What needs to be done:
Could you return all of the data exactly as given?

Source data:
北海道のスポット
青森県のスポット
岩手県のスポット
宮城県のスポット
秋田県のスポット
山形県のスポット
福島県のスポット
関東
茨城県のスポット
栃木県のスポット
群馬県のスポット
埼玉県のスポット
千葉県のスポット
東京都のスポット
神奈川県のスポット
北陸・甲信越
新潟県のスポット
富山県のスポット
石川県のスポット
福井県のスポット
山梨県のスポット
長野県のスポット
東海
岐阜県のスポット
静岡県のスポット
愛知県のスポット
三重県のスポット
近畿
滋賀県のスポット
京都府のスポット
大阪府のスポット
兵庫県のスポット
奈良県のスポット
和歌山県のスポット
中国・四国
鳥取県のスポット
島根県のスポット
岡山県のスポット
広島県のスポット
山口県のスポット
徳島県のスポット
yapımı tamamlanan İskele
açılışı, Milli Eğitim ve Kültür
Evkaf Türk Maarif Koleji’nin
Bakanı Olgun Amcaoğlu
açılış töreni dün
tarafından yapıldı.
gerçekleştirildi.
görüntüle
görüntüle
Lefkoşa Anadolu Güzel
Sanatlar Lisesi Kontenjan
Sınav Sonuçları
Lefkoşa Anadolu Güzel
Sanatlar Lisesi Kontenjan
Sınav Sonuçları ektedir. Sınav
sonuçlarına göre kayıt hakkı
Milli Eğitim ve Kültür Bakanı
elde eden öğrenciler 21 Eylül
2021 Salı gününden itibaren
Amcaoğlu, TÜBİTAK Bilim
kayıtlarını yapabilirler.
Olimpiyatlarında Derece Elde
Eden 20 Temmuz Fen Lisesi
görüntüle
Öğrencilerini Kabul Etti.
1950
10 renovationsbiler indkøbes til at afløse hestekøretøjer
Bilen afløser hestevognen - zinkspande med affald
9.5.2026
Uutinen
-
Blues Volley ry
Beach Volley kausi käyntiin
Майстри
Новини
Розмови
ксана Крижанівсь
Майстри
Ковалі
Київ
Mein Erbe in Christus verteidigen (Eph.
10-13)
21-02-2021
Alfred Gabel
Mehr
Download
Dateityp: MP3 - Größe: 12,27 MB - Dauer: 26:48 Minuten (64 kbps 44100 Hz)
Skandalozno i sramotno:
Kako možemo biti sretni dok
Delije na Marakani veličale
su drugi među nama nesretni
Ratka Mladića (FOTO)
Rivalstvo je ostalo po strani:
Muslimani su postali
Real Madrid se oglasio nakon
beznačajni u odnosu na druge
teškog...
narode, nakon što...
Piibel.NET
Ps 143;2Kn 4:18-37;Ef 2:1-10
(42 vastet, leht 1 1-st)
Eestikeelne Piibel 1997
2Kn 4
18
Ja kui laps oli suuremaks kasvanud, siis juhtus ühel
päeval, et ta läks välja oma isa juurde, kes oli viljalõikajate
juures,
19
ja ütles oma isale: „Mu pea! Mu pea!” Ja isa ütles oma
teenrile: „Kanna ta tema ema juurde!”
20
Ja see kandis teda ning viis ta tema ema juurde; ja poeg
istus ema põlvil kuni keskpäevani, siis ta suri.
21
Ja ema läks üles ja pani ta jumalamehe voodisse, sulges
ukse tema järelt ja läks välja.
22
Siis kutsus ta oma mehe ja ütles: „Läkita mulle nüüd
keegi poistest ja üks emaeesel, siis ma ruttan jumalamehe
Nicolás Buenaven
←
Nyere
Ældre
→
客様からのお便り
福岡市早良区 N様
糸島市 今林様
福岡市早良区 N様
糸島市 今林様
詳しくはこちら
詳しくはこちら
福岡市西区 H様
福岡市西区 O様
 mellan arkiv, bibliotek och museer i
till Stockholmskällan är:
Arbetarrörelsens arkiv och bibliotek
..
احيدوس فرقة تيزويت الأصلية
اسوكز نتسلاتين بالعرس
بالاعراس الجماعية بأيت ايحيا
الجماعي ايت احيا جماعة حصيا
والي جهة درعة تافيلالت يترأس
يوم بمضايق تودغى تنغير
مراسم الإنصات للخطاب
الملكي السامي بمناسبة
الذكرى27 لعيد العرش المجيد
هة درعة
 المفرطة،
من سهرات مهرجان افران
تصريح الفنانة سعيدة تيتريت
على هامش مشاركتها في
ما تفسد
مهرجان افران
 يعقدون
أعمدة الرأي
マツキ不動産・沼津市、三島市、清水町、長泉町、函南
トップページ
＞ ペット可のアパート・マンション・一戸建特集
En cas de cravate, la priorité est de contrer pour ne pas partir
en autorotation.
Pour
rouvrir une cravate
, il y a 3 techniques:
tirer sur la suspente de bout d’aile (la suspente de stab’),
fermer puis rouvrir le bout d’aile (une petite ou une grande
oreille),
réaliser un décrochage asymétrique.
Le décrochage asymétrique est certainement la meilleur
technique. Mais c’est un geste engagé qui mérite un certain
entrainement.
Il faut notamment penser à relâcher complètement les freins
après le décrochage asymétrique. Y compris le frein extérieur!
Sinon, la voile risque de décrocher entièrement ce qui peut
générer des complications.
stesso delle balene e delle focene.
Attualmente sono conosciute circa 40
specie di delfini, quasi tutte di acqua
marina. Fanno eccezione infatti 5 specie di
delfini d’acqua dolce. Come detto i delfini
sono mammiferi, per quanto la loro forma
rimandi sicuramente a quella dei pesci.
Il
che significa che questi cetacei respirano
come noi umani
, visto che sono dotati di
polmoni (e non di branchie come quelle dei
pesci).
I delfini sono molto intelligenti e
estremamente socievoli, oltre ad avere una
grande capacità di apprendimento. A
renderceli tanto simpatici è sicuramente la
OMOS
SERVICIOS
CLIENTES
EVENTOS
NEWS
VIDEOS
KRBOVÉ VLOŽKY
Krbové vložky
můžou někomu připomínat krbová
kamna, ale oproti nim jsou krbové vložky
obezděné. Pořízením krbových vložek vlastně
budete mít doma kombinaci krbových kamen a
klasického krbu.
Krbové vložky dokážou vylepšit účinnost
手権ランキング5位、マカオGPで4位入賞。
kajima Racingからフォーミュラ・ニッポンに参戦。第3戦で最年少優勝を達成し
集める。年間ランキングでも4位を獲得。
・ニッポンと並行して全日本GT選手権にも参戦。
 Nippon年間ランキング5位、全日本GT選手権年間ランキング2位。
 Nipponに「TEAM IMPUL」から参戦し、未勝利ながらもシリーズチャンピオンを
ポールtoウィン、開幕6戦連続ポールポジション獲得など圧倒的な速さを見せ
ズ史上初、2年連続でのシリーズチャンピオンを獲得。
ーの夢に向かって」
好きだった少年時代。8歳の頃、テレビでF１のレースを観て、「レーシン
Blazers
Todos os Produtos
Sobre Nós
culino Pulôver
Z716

Output of the exercise:
北海道のスポット
青森県のスポット
岩手県のスポット
宮城県のスポット
秋田県のスポット
山形県のスポット
福島県のスポット
関東
茨城県のスポット
栃木県のスポット
群馬県のスポット
埼玉県のスポット
千葉県のスポット
東京都のスポット
神奈川県のスポット
北陸・甲信越
新潟県のスポット
富山県のスポット
石川県のスポット
福井県のスポット
山梨県のスポット
長野県のスポット
東海
岐阜県のスポット
静岡県のスポット
愛知県のスポット
三重県のスポット
近畿
滋賀県のスポット
京都府のスポット
大阪府のスポット
兵庫県のスポット
奈良県のスポット
和歌山県のスポット
中国・四国
鳥取県のスポット
島根県のスポット
岡山県のスポット
広島県のスポット
山口県のスポット
徳島県のスポット
yapımı tamamlanan İskele
açılışı, Milli Eğitim ve Kültür
Evkaf Türk Maarif Koleji’nin
Bakanı Olgun Amcaoğlu
açılış töreni dün
tarafından yapıldı.
gerçekleştirildi.
görüntüle
görüntüle
Lefkoşa Anadolu Güzel
Sanatlar Lisesi Kontenjan
Sınav Sonuçları
Lefkoşa Anadolu Güzel
Sanatlar Lisesi Kontenjan
Sınav Sonuçları ektedir. Sınav
sonuçlarına göre kayıt hakkı
Milli Eğitim ve Kültür Bakanı
elde eden öğrenciler 21 Eylül
2021 Salı gününden itibaren
Amcaoğlu, TÜBİTAK Bilim
kayıtlarını yapabilirler.
Olimpiyatlarında Derece Elde
Eden 20 Temmuz Fen Lisesi
görüntüle
Öğrencilerini Kabul Etti.
1950
10 renovationsbiler indkøbes til at afløse hestekøretøjer
Bilen afløser hestevognen - zinkspande med affald
9.5.2026
Uutinen
-
Blues Volley ry
Beach Volley kausi käyntiin
Майстри
Новини
Розмови
ксана Крижанівсь
Майстри
Ковалі
Київ
Mein Erbe in Christus verteidigen (Eph.
10-13)
21-02-2021
Alfred Gabel
Mehr
Download
Dateityp: MP3 - Größe: 12,27 MB - Dauer: 26:48 Minuten (64 kbps 44100 Hz)
Skandalozno i sramotno:
Kako možemo biti sretni dok
Delije na Marakani veličale
su drugi među nama nesretni
Ratka Mladića (FOTO)
Rivalstvo je ostalo po strani:
Muslimani su postali
Real Madrid se oglasio nakon
beznačajni u odnosu na druge
teškog...
narode, nakon što...
Piibel.NET
Ps 143;2Kn 4:18-37;Ef 2:1-10
(42 vastet, leht 1 1-st)
Eestikeelne Piibel 1997
2Kn 4
18
Ja kui laps oli suuremaks kasvanud, siis juhtus ühel
päeval, et ta läks välja oma isa juurde, kes oli viljalõikajate
juures,
19
ja ütles oma isale: „Mu pea! Mu pea!” Ja isa ütles oma
teenrile: „Kanna ta tema ema juurde!”
20
Ja see kandis teda ning viis ta tema ema juurde; ja poeg
istus ema põlvil kuni keskpäevani, siis ta suri.
21
Ja ema läks üles ja pani ta jumalamehe voodisse, sulges
ukse tema järelt ja läks välja.
22
Siis kutsus ta oma mehe ja ütles: „Läkita mulle nüüd
keegi poistest ja üks emaeesel, siis ma ruttan jumalamehe
Nicolás Buenaven
←
Nyere
Ældre
→
客様からのお便り
福岡市早良区 N様
糸島市 今林様
福岡市早良区 N様
糸島市 今林様
詳しくはこちら
詳しくはこちら
福岡市西区 H様
福岡市西区 O様
 mellan arkiv, bibliotek och museer i
till Stockholmskällan är:
Arbetarrörelsens arkiv och bibliotek
..
احيدوس فرقة تيزويت الأصلية
اسوكز نتسلاتين بالعرس
بالاعراس الجماعية بأيت ايحيا
الجماعي ايت احيا جماعة حصيا
والي جهة درعة تافيلالت يترأس
يوم بمضايق تودغى تنغير
مراسم الإنصات للخطاب
الملكي السامي بمناسبة
الذكرى27 لعيد العرش المجيد
هة درعة
 المفرطة،
من سهرات مهرجان افران
تصريح الفنانة سعيدة تيتريت
على هامش مشاركتها في
ما تفسد
مهرجان افران
 يعقدون
أعمدة الرأي
マツキ不動産・沼津市、三島市、清水町、長泉町、函南
トップページ
＞ ペット可のアパート・マンション・一戸建特集
En cas de cravate, la priorité est de contrer pour ne pas partir
en autorotation.
Pour
rouvrir une cravate
, il y a 3 techniques:
tirer sur la suspente de bout d’aile (la suspente de stab’),
fermer puis rouvrir le bout d’aile (une petite ou une grande
oreille),
réaliser un décrochage asymétrique.
Le décrochage asymétrique est certainement la meilleur
technique. Mais c’est un geste engagé qui mérite un certain
entrainement.
Il faut notamment penser à relâcher complètement les freins
après le décrochage asymétrique. Y compris le frein extérieur!
Sinon, la voile risque de décrocher entièrement ce qui peut
générer des complications.
stesso delle balene e delle focene.
Attualmente sono conosciute circa 40
specie di delfini, quasi tutte di acqua
marina. Fanno eccezione infatti 5 specie di
delfini d’acqua dolce. Come detto i delfini
sono mammiferi, per quanto la loro forma
rimandi sicuramente a quella dei pesci.
Il
che significa che questi cetacei respirano
come noi umani
, visto che sono dotati di
polmoni (e non di branchie come quelle dei
pesci).
I delfini sono molto intelligenti e
estremamente socievoli, oltre ad avere una
grande capacità di apprendimento. A
renderceli tanto simpatici è sicuramente la
OMOS
SERVICIOS
CLIENTES
EVENTOS
NEWS
VIDEOS
KRBOVÉ VLOŽKY
Krbové vložky
můžou někomu připomínat krbová
kamna, ale oproti nim jsou krbové vložky
obezděné. Pořízením krbových vložek vlastně
budete mít doma kombinaci krbových kamen a
klasického krbu.
Krbové vložky dokážou vylepšit účinnost
手権ランキング5位、マカオGPで4位入賞。
kajima Racingからフォーミュラ・ニッポンに参戦。第3戦で最年少優勝を達成し
集める。年間ランキングでも4位を獲得。
・ニッポンと並行して全日本GT選手権にも参戦。
 Nippon年間ランキング5位、全日本GT選手権年間ランキング2位。
 Nipponに「TEAM IMPUL」から参戦し、未勝利ながらもシリーズチャンピオンを
ポールtoウィン、開幕6戦連続ポールポジション獲得など圧倒的な速さを見せ
ズ史上初、2年連続でのシリーズチャンピオンを獲得。
ーの夢に向かって」
好きだった少年時代。8歳の頃、テレビでF１のレースを観て、「レーシン
Blazers
Todos os Produtos
Sobre Nós
culino Pulôver
Z716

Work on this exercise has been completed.